-------- 本演習のデータ --------
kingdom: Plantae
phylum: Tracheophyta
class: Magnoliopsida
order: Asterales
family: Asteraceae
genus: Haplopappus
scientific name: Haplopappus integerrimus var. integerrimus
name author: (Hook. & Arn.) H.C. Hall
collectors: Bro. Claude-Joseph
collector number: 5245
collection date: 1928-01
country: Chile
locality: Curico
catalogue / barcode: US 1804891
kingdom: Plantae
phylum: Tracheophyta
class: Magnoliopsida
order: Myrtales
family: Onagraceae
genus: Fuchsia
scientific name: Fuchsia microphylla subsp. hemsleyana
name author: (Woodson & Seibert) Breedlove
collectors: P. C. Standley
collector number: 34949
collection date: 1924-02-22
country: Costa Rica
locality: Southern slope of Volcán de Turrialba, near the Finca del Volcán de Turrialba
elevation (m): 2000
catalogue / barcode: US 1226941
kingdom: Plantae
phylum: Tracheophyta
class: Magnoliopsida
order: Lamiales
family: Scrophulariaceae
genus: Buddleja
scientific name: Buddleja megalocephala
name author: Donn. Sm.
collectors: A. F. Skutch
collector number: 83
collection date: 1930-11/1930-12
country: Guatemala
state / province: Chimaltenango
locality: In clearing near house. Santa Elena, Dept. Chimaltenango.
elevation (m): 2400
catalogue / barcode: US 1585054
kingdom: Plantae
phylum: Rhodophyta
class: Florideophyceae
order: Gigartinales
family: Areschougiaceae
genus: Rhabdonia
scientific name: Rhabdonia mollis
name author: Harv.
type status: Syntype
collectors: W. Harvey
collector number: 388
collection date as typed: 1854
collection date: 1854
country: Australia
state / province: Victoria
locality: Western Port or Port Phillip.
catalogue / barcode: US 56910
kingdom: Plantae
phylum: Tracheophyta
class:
--------
:: 課題概要 ::
上のデータをすべて対象とし、各行を番号付きリストとして出力しなさい。空行は除くこと。

:: 本問の解答 ::
1. kingdom: Plantae
2. phylum: Tracheophyta
3. class: Magnoliopsida
4. order: Asterales
5. family: Asteraceae
6. genus: Haplopappus
7. scientific name: Haplopappus integerrimus var. integerrimus
8. name author: (Hook. & Arn.) H.C. Hall
9. collectors: Bro. Claude-Joseph
10. collector number: 5245
11. collection date: 1928-01
12. country: Chile
13. locality: Curico
14. catalogue / barcode: US 1804891
15. kingdom: Plantae
16. phylum: Tracheophyta
17. class: Magnoliopsida
18. order: Myrtales
19. family: Onagraceae
20. genus: Fuchsia
21. scientific name: Fuchsia microphylla subsp. hemsleyana
22. name author: (Woodson & Seibert) Breedlove
23. collectors: P. C. Standley
24. collector number: 34949
25. collection date: 1924-02-22
26. country: Costa Rica
27. locality: Southern slope of Volcán de Turrialba, near the Finca del Volcán de Turrialba
28. elevation (m): 2000
29. catalogue / barcode: US 1226941
30. kingdom: Plantae
31. phylum: Tracheophyta
32. class: Magnoliopsida
33. order: Lamiales
34. family: Scrophulariaceae
35. genus: Buddleja
36. scientific name: Buddleja megalocephala
37. name author: Donn. Sm.
38. collectors: A. F. Skutch
39. collector number: 83
40. collection date: 1930-11/1930-12
41. country: Guatemala
42. state / province: Chimaltenango
43. locality: In clearing near house. Santa Elena, Dept. Chimaltenango.
44. elevation (m): 2400
45. catalogue / barcode: US 1585054
46. kingdom: Plantae
47. phylum: Rhodophyta
48. class: Florideophyceae
49. order: Gigartinales
50. family: Areschougiaceae
51. genus: Rhabdonia
52. scientific name: Rhabdonia mollis
53. name author: Harv.
54. type status: Syntype
55. collectors: W. Harvey
56. collector number: 388
57. collection date as typed: 1854
58. collection date: 1854
59. country: Australia
60. state / province: Victoria
61. locality: Western Port or Port Phillip.
62. catalogue / barcode: US 56910
63. kingdom: Plantae
64. phylum: Tracheophyta
65. class:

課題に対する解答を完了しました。